Eckert, former CEO of the Weather Channel and leader of angel investing groups in other markets, is a fairly recent transplant to New Orleans. For several years he had visited the area thanks to family, but then he moved there and saw for himself the explosion of post-Katrina entrepreneurial activity. Many people were innovating and building.  What was missing was a strong early-stage capital base.  The timing was right for the formation of a sophisticated angel investor group.  The entrepreneurs were there, accelerators and incubators were forming, and investors were ready to organize and support the entrepreneurial growth. In early 2014 many interested investors came to exploratory meetings, and then the NO/LA Angel Network (NO/LAAN) was born.

The growth of NO/LAAN in such a short period of time shows just how active the area is today; it has grown to 106 members in just 1.5 years. Most angel groups across the country have closer to 68 members, with growth occurring over a much longer period of time.

Members of NO/LAAN range from long-time locals to “new blood” who bring with them experience as angels in other parts of the nation and at other startups. NO/LAAN members have a wide range of backgrounds: executives, lawyers, doctors, family offices, and entrepreneurs. About 10 percent of its membership is women. There are a good number of young people as well.

The growth so far has been encouraging, and it seems as if the angel growth occurring in New Orleans and throughout Louisiana is just the beginning - and it is spreading fast. Pockets of interest are springing up across Louisiana, and NO/LAAN is reaching out to an impressive six other economic areas in the state to help build angel groups in these markets.

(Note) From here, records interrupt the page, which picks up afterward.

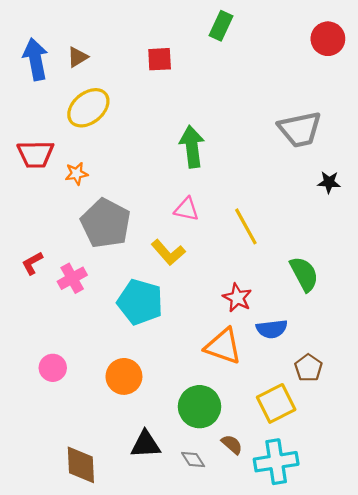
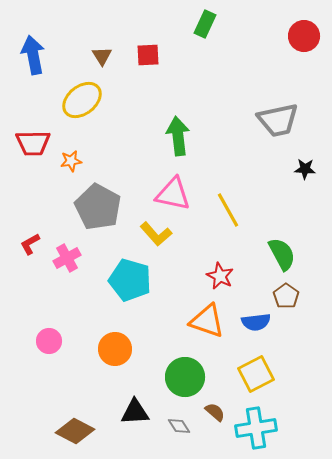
brown triangle: (78, 57) -> (102, 56), moved, turned -30
pink triangle: (187, 209) -> (173, 194), size x1.5
blue semicircle: (272, 329) -> (256, 322), moved
brown pentagon: (308, 368) -> (286, 296), moved
brown diamond: (81, 465) -> (75, 431), turned -60

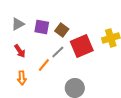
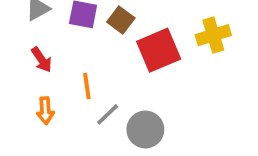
gray line: (58, 52) -> (108, 114), moved
orange line: (44, 65) -> (87, 86), turned -48

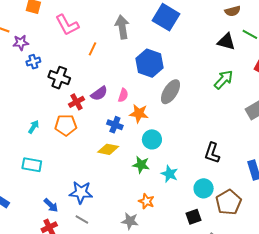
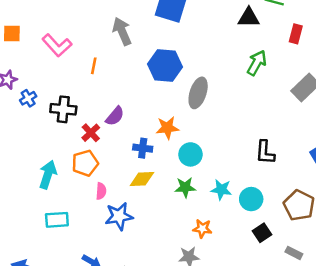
pink semicircle: (123, 95) -> (101, 191), moved
cyan arrow: (34, 127) -> (48, 175), size x1.6
cyan circle: (204, 188) -> (251, 199), moved
blue star: (81, 192) -> (119, 216), moved

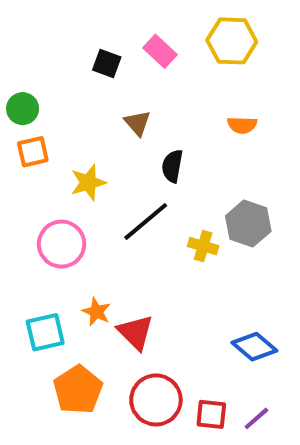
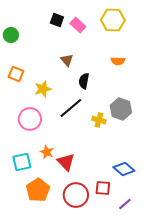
black square: (107, 63) -> (57, 20), moved
green circle: (23, 109) -> (11, 35), moved
orange square: (33, 152) -> (16, 74), turned 35
red square: (211, 414) -> (103, 188), moved

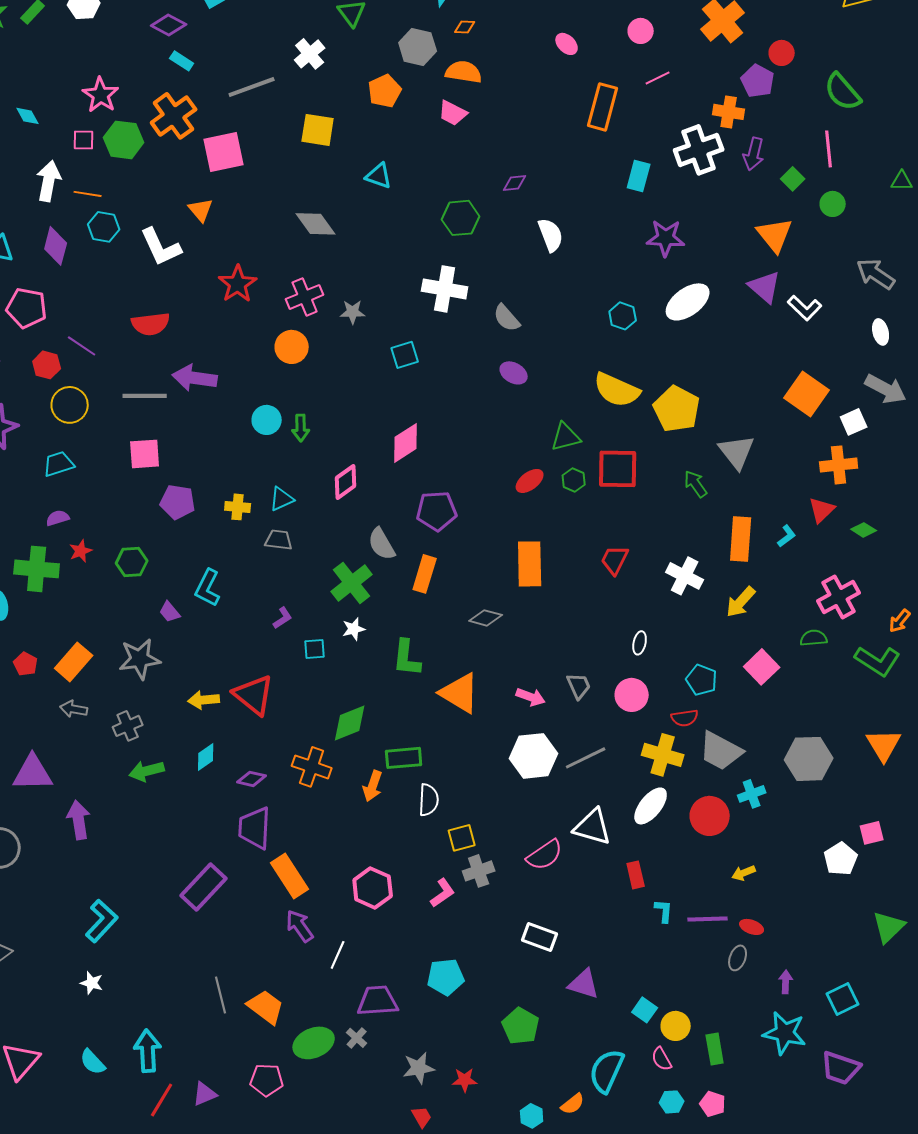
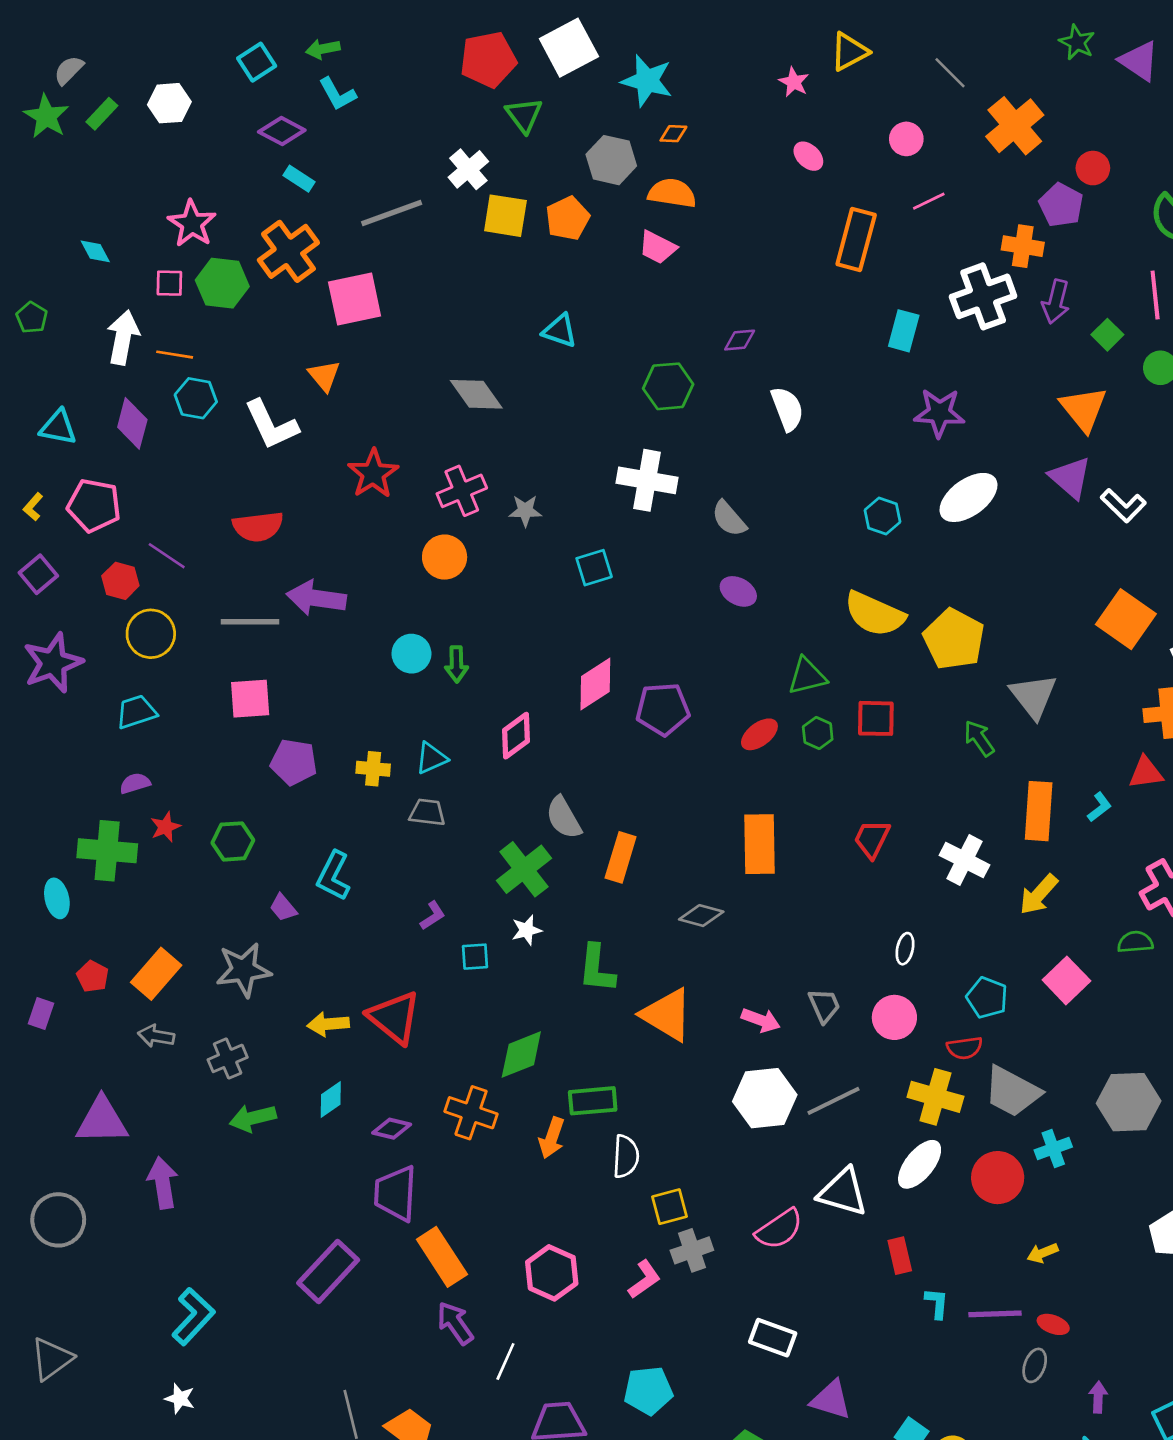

“We are in the process of building a state angel investing network,” Eckert said. “I’m thrilled. The energy down here is beyond anything I’ve seen anywhere else.”  

The support of NO/LAAN has been vital to the area’s emerging success. Members hold two meetings per month with incubators and universities, offering angel investor roundtables and office hours where investors meet with companies and entrepreneurs to provide hands-on guidance. It’s impressive the amount of assistance they are offering, and a huge boost to the entire early stage ecosystem.

The group has also made a good start in making investments.  In less than a year, NO/LAAN has made six investments including second investments for two companies, for a total of $2 million. Those numbers are on par with average numbers for angel group activity in other areas. It’s really quite remarkable.

NO/LAAN members are seeing investment opportunities from all over Louisiana.  Two thirds of the group’s deal flow comes from Louisiana and half of this is from the New Orleans metro area.  Deals range from energy, to battery technology, to bio-science, to packaging and more, thanks to new hospitals and research and development facilities in the area.

Because of this growth and opportunity, ACA has chosen New Orleans to host its November Angel Insights Exchange conference in New Orleans.  This will bring ACA members from across the US and Canada to New Orleans and provide an opportunity to experience some of NO/LA’s silver lining entrepreneurial culture while sharing new ideas for angel investing. (I’m sure angels are also looking forward to checking out NO/LA’s renowned restaurants, another part of the city’s growing business community.)

Ten years after Katrina, it’s amazing to realize how far New Orleans has come.  A lot was lost in the hurricane, but the bounce back has been impressive.  No doubt this is just the start. It will be interesting to see this renaissance continue.